At age 17 he ran an ad in a Los Angeles paper that promised to teach people how to make premium beer in their own home for only pennies a day. He took the information out of the encyclopedia, copied it and sold it for $2.00 each. He sold more than 200 of his "instructions" before that project came to an end.
Then there was the year he planted 200 baby Christmas trees on some land his father owned. A farmer, who was not supposed to be on this part of the property, plowed them under.
Another moneymaking project for the ambitious young man was the renovation of older homes, especially doubles. He'd buy as many as five run-down homes at a time, refurbish and then rent them out.
Bills' willingness to take risks and his sense of adventure came from his father and paternal grandfather.
His father invented a baby formula (SMA) while at Johns Hopkins. His grandfather was a policeman and a semi-pro baseball player.
Bill idolizes his father. He remembers going to St. Vincent Charity Hospital with him to deliver babies. They'd always go for ice cream after.

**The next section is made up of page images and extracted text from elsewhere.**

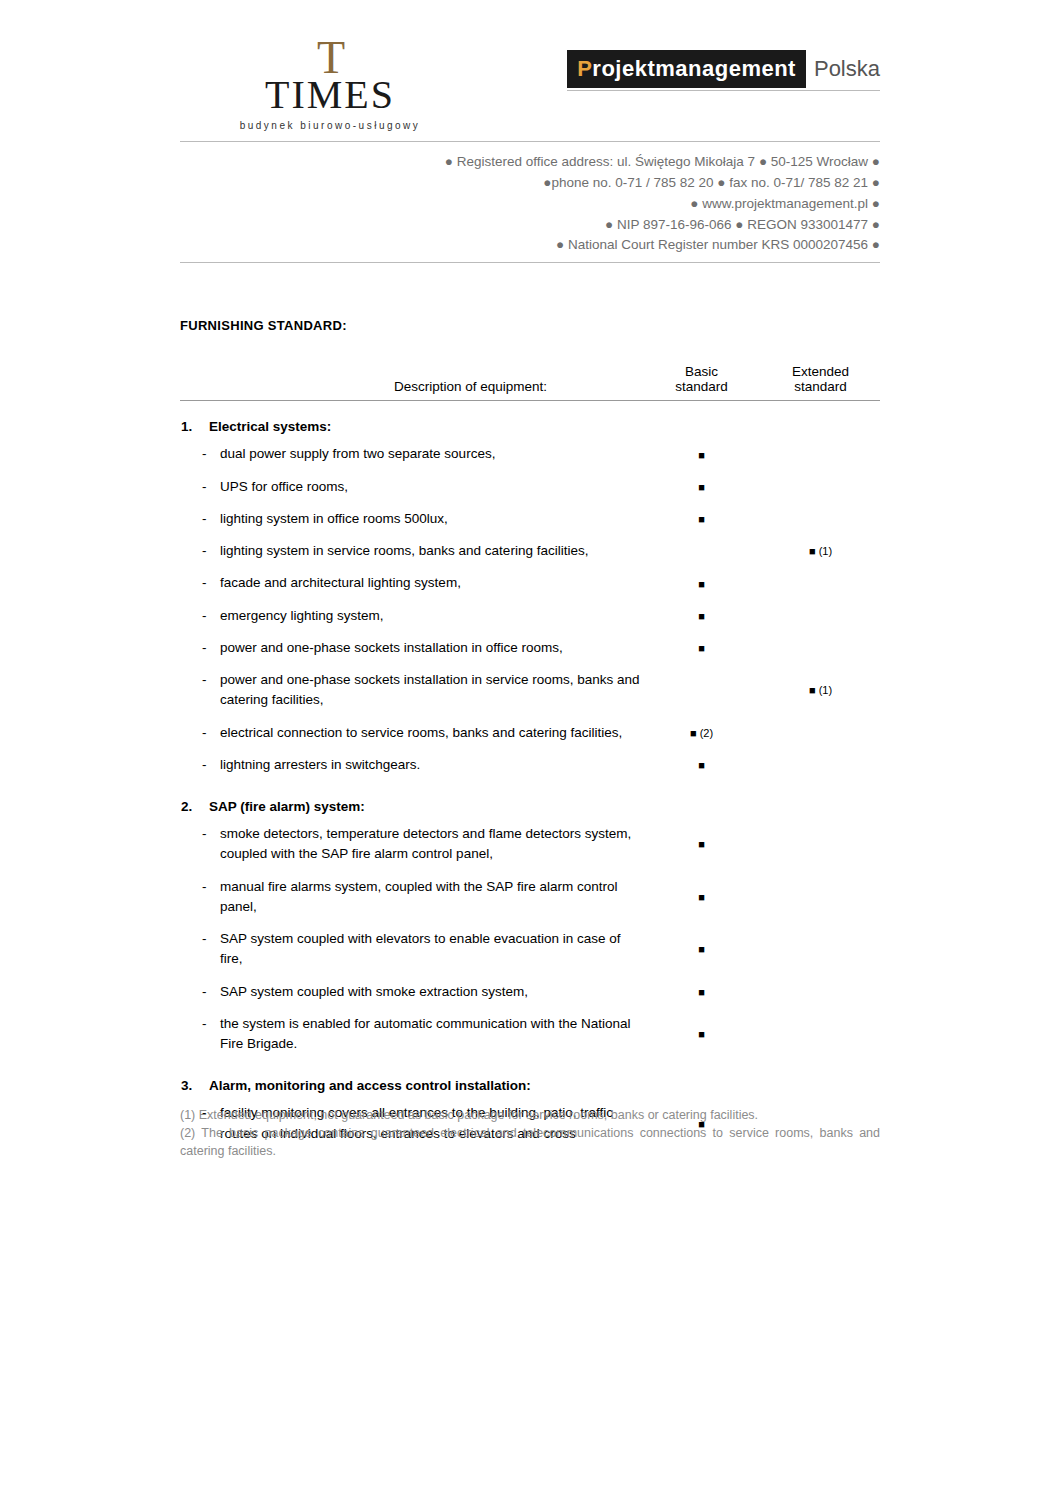T
TIMES
budynek biurowo-usługowy
Projektmanagement Polska
● Registered office address: ul. Świętego Mikołaja 7 ● 50-125 Wrocław ●
●phone no. 0-71 / 785 82 20 ● fax no. 0-71/ 785 82 21 ●
● www.projektmanagement.pl ●
● NIP 897-16-96-066 ● REGON 933001477 ●
● National Court Register number KRS 0000207456 ●
FURNISHING STANDARD:
| Description of equipment: | Basic standard | Extended standard |
| --- | --- | --- |
| 1. Electrical systems: | | |
| - dual power supply from two separate sources, | ■ | |
| - UPS for office rooms, | ■ | |
| - lighting system in office rooms 500lux, | ■ | |
| - lighting system in service rooms, banks and catering facilities, | | ■ (1) |
| - facade and architectural lighting system, | ■ | |
| - emergency lighting system, | ■ | |
| - power and one-phase sockets installation in office rooms, | ■ | |
| - power and one-phase sockets installation in service rooms, banks and catering facilities, | | ■ (1) |
| - electrical connection to service rooms, banks and catering facilities, | ■ (2) | |
| - lightning arresters in switchgears. | ■ | |
| 2. SAP (fire alarm) system: | | |
| - smoke detectors, temperature detectors and flame detectors system, coupled with the SAP fire alarm control panel, | ■ | |
| - manual fire alarms system, coupled with the SAP fire alarm control panel, | ■ | |
| - SAP system coupled with elevators to enable evacuation in case of fire, | ■ | |
| - SAP system coupled with smoke extraction system, | ■ | |
| - the system is enabled for automatic communication with the National Fire Brigade. | ■ | |
| 3. Alarm, monitoring and access control installation: | | |
| - facility monitoring covers all entrances to the building, patio, traffic routes on individual floors, entrances to elevators and cross | ■ | |
(1) Extended equipment, not guaranteed as basic package for service rooms, banks or catering facilities.
(2) The basic package contains guaranteed electrical and telecommunications connections to service rooms, banks and catering facilities.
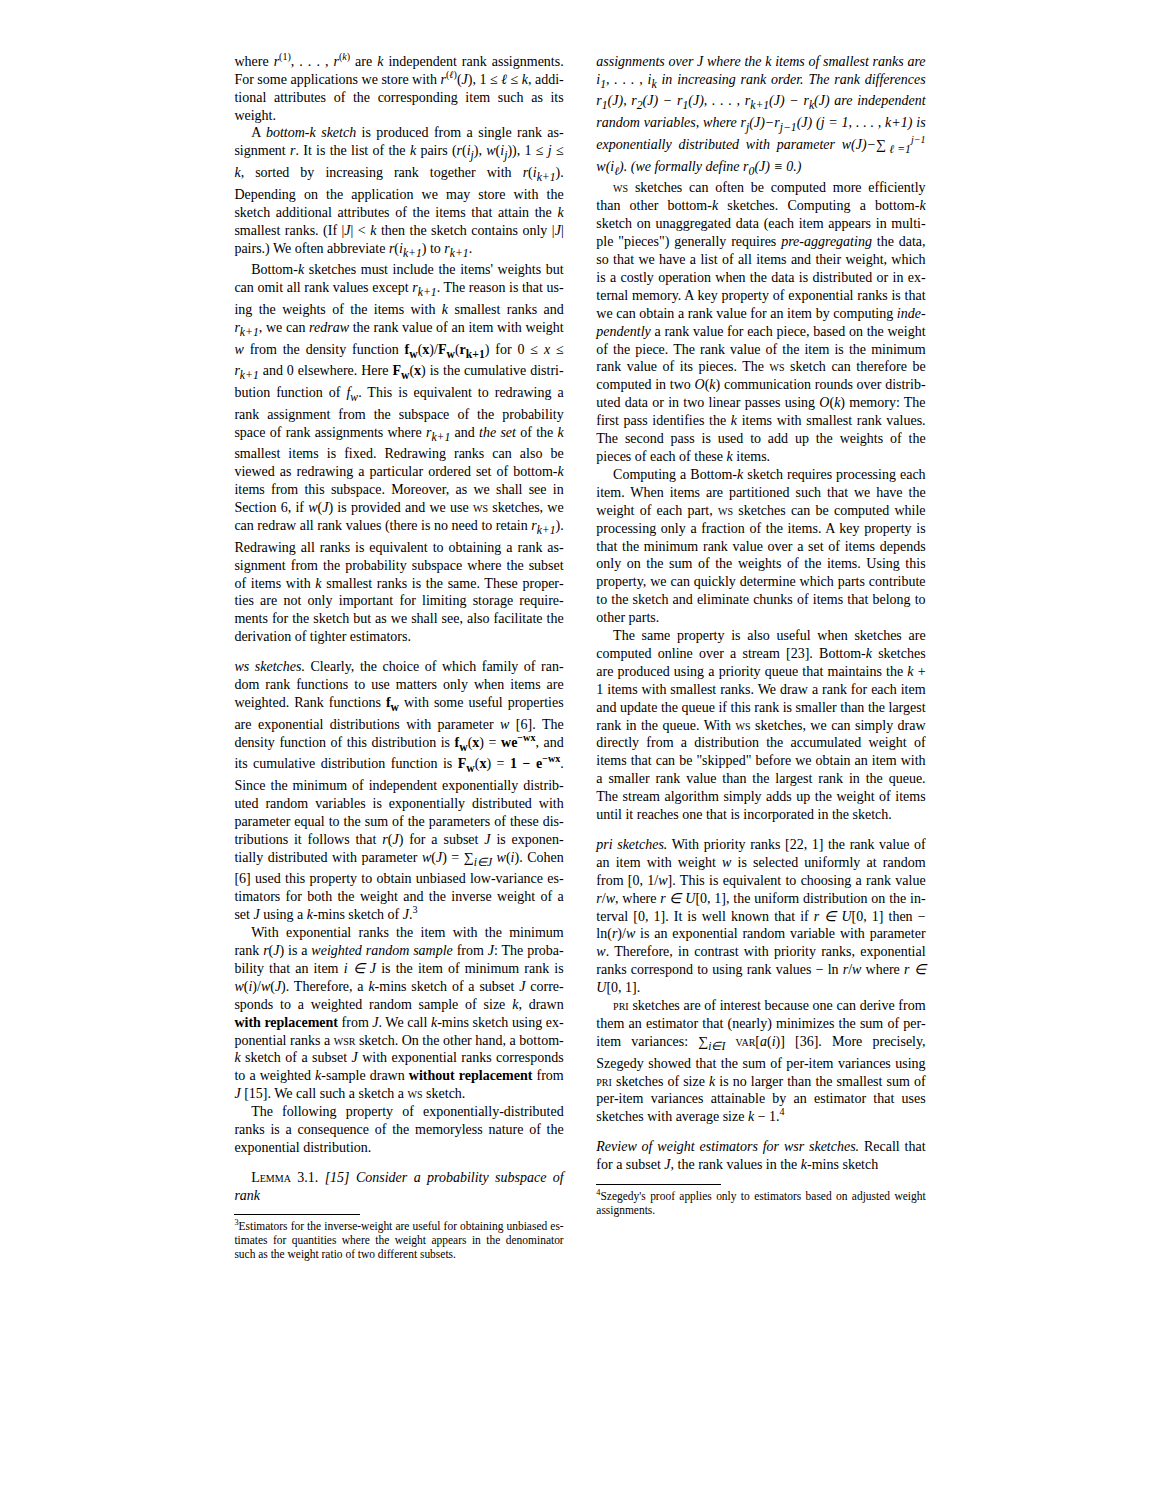where r(1), . . . , r(k) are k independent rank assignments. For some applications we store with r(ℓ)(J), 1 ≤ ℓ ≤ k, additional attributes of the corresponding item such as its weight.
A bottom-k sketch is produced from a single rank assignment r. It is the list of the k pairs (r(ij), w(ij)), 1 ≤ j ≤ k, sorted by increasing rank together with r(ik+1). Depending on the application we may store with the sketch additional attributes of the items that attain the k smallest ranks. (If |J| < k then the sketch contains only |J| pairs.) We often abbreviate r(ik+1) to rk+1.
Bottom-k sketches must include the items' weights but can omit all rank values except rk+1. The reason is that using the weights of the items with k smallest ranks and rk+1, we can redraw the rank value of an item with weight w from the density function fw(x)/Fw(rk+1) for 0 ≤ x ≤ rk+1 and 0 elsewhere. Here Fw(x) is the cumulative distribution function of fw. This is equivalent to redrawing a rank assignment from the subspace of the probability space of rank assignments where rk+1 and the set of the k smallest items is fixed. Redrawing ranks can also be viewed as redrawing a particular ordered set of bottom-k items from this subspace. Moreover, as we shall see in Section 6, if w(J) is provided and we use ws sketches, we can redraw all rank values (there is no need to retain rk+1). Redrawing all ranks is equivalent to obtaining a rank assignment from the probability subspace where the subset of items with k smallest ranks is the same. These properties are not only important for limiting storage requirements for the sketch but as we shall see, also facilitate the derivation of tighter estimators.
ws sketches. Clearly, the choice of which family of random rank functions to use matters only when items are weighted. Rank functions fw with some useful properties are exponential distributions with parameter w [6]. The density function of this distribution is fw(x) = we−wx, and its cumulative distribution function is Fw(x) = 1 − e−wx. Since the minimum of independent exponentially distributed random variables is exponentially distributed with parameter equal to the sum of the parameters of these distributions it follows that r(J) for a subset J is exponentially distributed with parameter w(J) = ∑i∈J w(i). Cohen [6] used this property to obtain unbiased low-variance estimators for both the weight and the inverse weight of a set J using a k-mins sketch of J.3
With exponential ranks the item with the minimum rank r(J) is a weighted random sample from J: The probability that an item i ∈ J is the item of minimum rank is w(i)/w(J). Therefore, a k-mins sketch of a subset J corresponds to a weighted random sample of size k, drawn with replacement from J. We call k-mins sketch using exponential ranks a wsr sketch. On the other hand, a bottom-k sketch of a subset J with exponential ranks corresponds to a weighted k-sample drawn without replacement from J [15]. We call such a sketch a ws sketch.
The following property of exponentially-distributed ranks is a consequence of the memoryless nature of the exponential distribution.
Lemma 3.1. [15] Consider a probability subspace of rank
3Estimators for the inverse-weight are useful for obtaining unbiased estimates for quantities where the weight appears in the denominator such as the weight ratio of two different subsets.
assignments over J where the k items of smallest ranks are i1, . . . , ik in increasing rank order. The rank differences r1(J), r2(J) − r1(J), . . . , rk+1(J) − rk(J) are independent random variables, where rj(J)−rj−1(J) (j = 1, . . . , k+1) is exponentially distributed with parameter w(J)−∑ℓ=1j−1 w(iℓ). (we formally define r0(J) ≡ 0.)
ws sketches can often be computed more efficiently than other bottom-k sketches. Computing a bottom-k sketch on unaggregated data (each item appears in multiple "pieces") generally requires pre-aggregating the data, so that we have a list of all items and their weight, which is a costly operation when the data is distributed or in external memory. A key property of exponential ranks is that we can obtain a rank value for an item by computing independently a rank value for each piece, based on the weight of the piece. The rank value of the item is the minimum rank value of its pieces. The ws sketch can therefore be computed in two O(k) communication rounds over distributed data or in two linear passes using O(k) memory: The first pass identifies the k items with smallest rank values. The second pass is used to add up the weights of the pieces of each of these k items.
Computing a Bottom-k sketch requires processing each item. When items are partitioned such that we have the weight of each part, ws sketches can be computed while processing only a fraction of the items. A key property is that the minimum rank value over a set of items depends only on the sum of the weights of the items. Using this property, we can quickly determine which parts contribute to the sketch and eliminate chunks of items that belong to other parts.
The same property is also useful when sketches are computed online over a stream [23]. Bottom-k sketches are produced using a priority queue that maintains the k + 1 items with smallest ranks. We draw a rank for each item and update the queue if this rank is smaller than the largest rank in the queue. With ws sketches, we can simply draw directly from a distribution the accumulated weight of items that can be "skipped" before we obtain an item with a smaller rank value than the largest rank in the queue. The stream algorithm simply adds up the weight of items until it reaches one that is incorporated in the sketch.
pri sketches. With priority ranks [22, 1] the rank value of an item with weight w is selected uniformly at random from [0, 1/w]. This is equivalent to choosing a rank value r/w, where r ∈ U[0, 1], the uniform distribution on the interval [0, 1]. It is well known that if r ∈ U[0, 1] then − ln(r)/w is an exponential random variable with parameter w. Therefore, in contrast with priority ranks, exponential ranks correspond to using rank values − ln r/w where r ∈ U[0, 1].
pri sketches are of interest because one can derive from them an estimator that (nearly) minimizes the sum of per-item variances: ∑i∈I var[a(i)] [36]. More precisely, Szegedy showed that the sum of per-item variances using pri sketches of size k is no larger than the smallest sum of per-item variances attainable by an estimator that uses sketches with average size k − 1.4
Review of weight estimators for wsr sketches. Recall that for a subset J, the rank values in the k-mins sketch
4Szegedy's proof applies only to estimators based on adjusted weight assignments.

In August 1961 at the age of 31 Bill married Beverly Rhodes. Together they had five children: Bill Jr. (a Doctor who just finished his residency at Loyola); Mary (a kindergarten teacher in the Cleveland School systems); Beth (an attorney in Denver and the litigant in the textbook case of Faragher v Boca Raton. Beth took the city to court on a sexual harassment charge in this precedent setting case.);
Kit (Kit worked for Janus Funds which took her from her Denver home to The World Trade Center on September 11, 2001 where she died.) and: Jimmy (the youngest of the children, Bill will always think of him as his "baby")
Bill also has four very dear grandchildren.
Although Bill's marriage ended after 22 years, he and his former wife are friends and get along very well now.
Needless to say, Bill was deeply affected by the loss of his daughter, Kit, at the World Trade Center. "She's an angel now. She's in heaven and that's good."
Bill attends 6:30 Mass at St. Francis Assisi in Mayfield Heights about five days a week.
Bill travels to Florida often. His two sisters live in the Boca Raton area and his brother is in West Palm Beach. This brother, John, was a football coach at St. Joe's High School on Lakeshore Blvd.
For years he and his friend Michael Duffy have traveled to Lake George, just outside of Saratoga and of course, the racetrack is the reason for this destination. The tradition continues, but he has added more friends to the entourage "Footer, Mike Byrne, Duff and me - we all go and we have the best time. I wouldn't miss it!"
Bill loves to golf and now that he is retired has more time to play. He's an avid sports fan and follows all of the Cleveland teams religiously.
His drink of choice is beer. "I can't even think about drinking whiskey". He says his daughters always knew "Give Dad 6 beers then you can have anything you want" The boys, on the other hand, went straight to their mother.
Bill may be retired but he hasn't slowed down any. He still walks and runs about 20 miles a week. "I know the deer by name I've seen them so often". While at JCU Bill ran track - often with Don Shula.
He loves to spend time with his friends, and share some laughs and good times over a beer. "Everything makes me happy. Just being alive. My kids - everything. I've had the best life. Sure, there's always headaches, but it's always fun! If you don't use your head you don't have a chance - but you should still have fun. I've always had fun doing everything I've done"
Bill not only has fun - he provides it too. His laugh is contagious and listening to his stories is a delight. If you see that special look in his eye buy him a beer and sit back and listen. There's a good story on the way.